### Work required:
Below are some records. Return exactly the lines from the one containing "hfov_deg: 6.5" through the one containing "f_number: 3.3", both included, and only those.

Records drawn from a dataset:
[Start of Attachment]
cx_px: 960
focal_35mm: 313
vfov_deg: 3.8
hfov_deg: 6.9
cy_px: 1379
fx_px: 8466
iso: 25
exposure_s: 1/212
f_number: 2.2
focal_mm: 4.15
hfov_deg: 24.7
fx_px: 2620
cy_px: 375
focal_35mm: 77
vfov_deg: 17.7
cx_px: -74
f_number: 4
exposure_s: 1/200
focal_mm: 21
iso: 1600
[End of Attachment]
[Start of Attachment]
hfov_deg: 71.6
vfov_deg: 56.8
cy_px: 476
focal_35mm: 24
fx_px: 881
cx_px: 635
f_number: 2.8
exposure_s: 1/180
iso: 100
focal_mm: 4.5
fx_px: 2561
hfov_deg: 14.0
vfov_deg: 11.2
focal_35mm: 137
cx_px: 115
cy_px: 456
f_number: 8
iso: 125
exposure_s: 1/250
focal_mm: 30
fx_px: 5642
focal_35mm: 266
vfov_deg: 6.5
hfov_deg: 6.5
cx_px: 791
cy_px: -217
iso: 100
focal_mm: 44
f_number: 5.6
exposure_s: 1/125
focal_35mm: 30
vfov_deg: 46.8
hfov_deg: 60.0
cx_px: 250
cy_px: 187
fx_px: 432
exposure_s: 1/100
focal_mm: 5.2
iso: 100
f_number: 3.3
[End of Attachment]
[Start of Attachment]
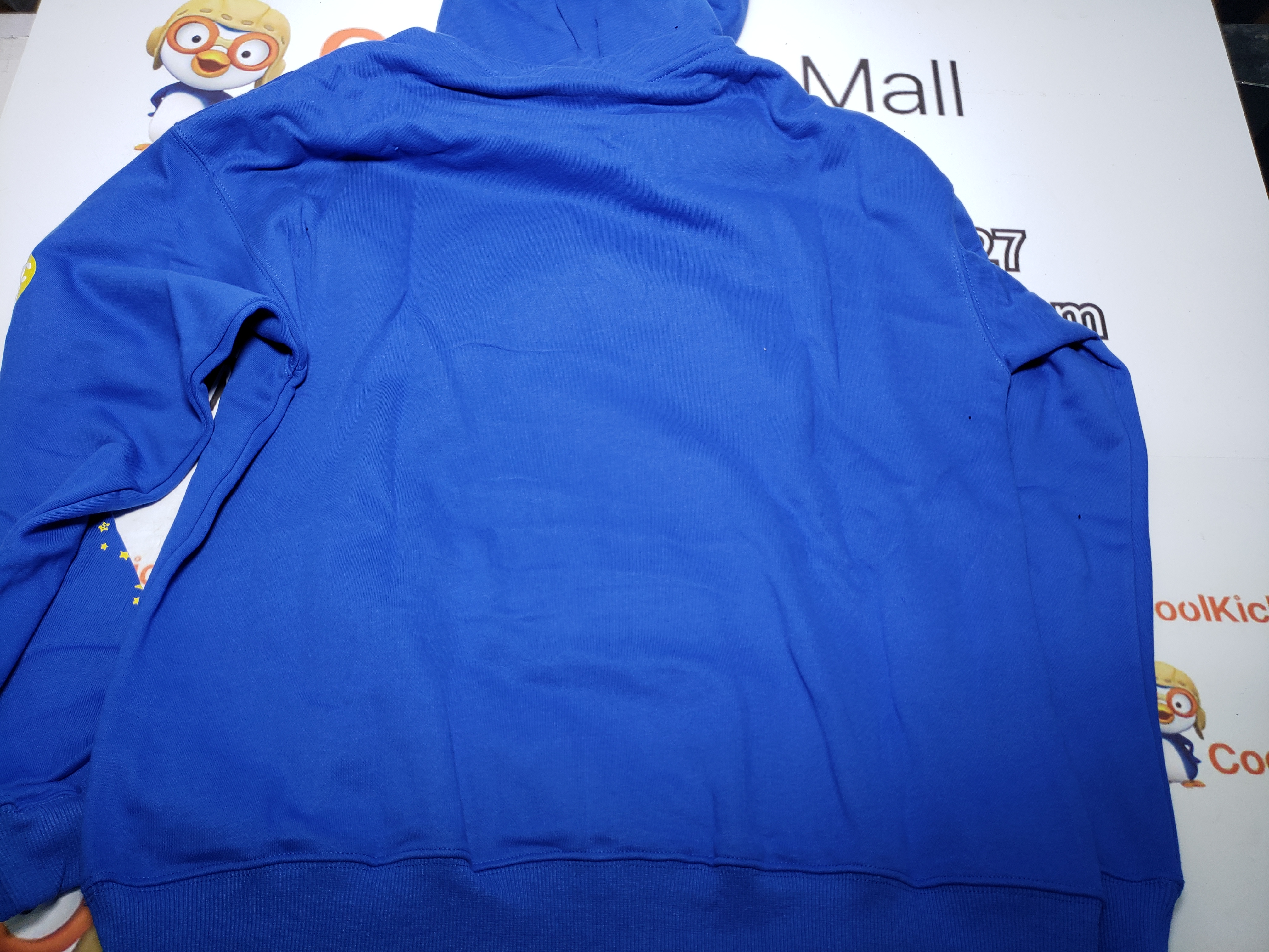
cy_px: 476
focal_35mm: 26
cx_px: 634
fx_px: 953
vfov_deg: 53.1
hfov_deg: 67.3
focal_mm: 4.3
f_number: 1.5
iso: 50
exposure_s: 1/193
[End of Attachment]
### Result for this task:
hfov_deg: 6.5
cx_px: 791
cy_px: -217
iso: 100
focal_mm: 44
f_number: 5.6
exposure_s: 1/125
focal_35mm: 30
vfov_deg: 46.8
hfov_deg: 60.0
cx_px: 250
cy_px: 187
fx_px: 432
exposure_s: 1/100
focal_mm: 5.2
iso: 100
f_number: 3.3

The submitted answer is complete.